James Burke (UK) is an expert in interaction design and user experience. He is associated with the Netherlands-based P2P Foundation that was honored with [the next idea] voestalpine Art and Technology Grant in 2011 for its Choke Point Project, an investigation of who actually controls—or can control—the internet.

Shawn Sims (US) is the founder and director of Synaptic Lab that is developing new technology applications in the area of form. A graduate of the Pratt Institute School of Architecture and Carnegie Mellon University’s Computational Design Lab, he is currently working in robotics and advanced digital design & production methods. He won a 2012 Award of Distinction in the Prix Ars Electronica’s Hybrid Art category.

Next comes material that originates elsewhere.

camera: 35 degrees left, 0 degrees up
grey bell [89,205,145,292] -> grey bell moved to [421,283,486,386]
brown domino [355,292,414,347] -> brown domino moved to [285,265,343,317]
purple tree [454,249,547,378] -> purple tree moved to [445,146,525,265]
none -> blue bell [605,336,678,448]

Sebastian Pichelhofer (AT) is director of the Apertus Open Source Cinema project that was honored with a 2012 Award of Distinction in the Prix Ars Electronica’s Digital Communities category. Apertus is an open platform for filmmakers with about 15 core members and 100 additional participants. Its aim is to develop a top-of-the-line, high-performance film camera on an open-source basis.

Oscar Spierenburg (NL) is a painter and filmmaker. He conceived Apertus Open Source Cinema (2012 Award of Distinction winner in the Prix Ars Electronica’s Digital Communities category) and established its international community of developers. He lives in Belgium and is currently working on his first full-length feature film.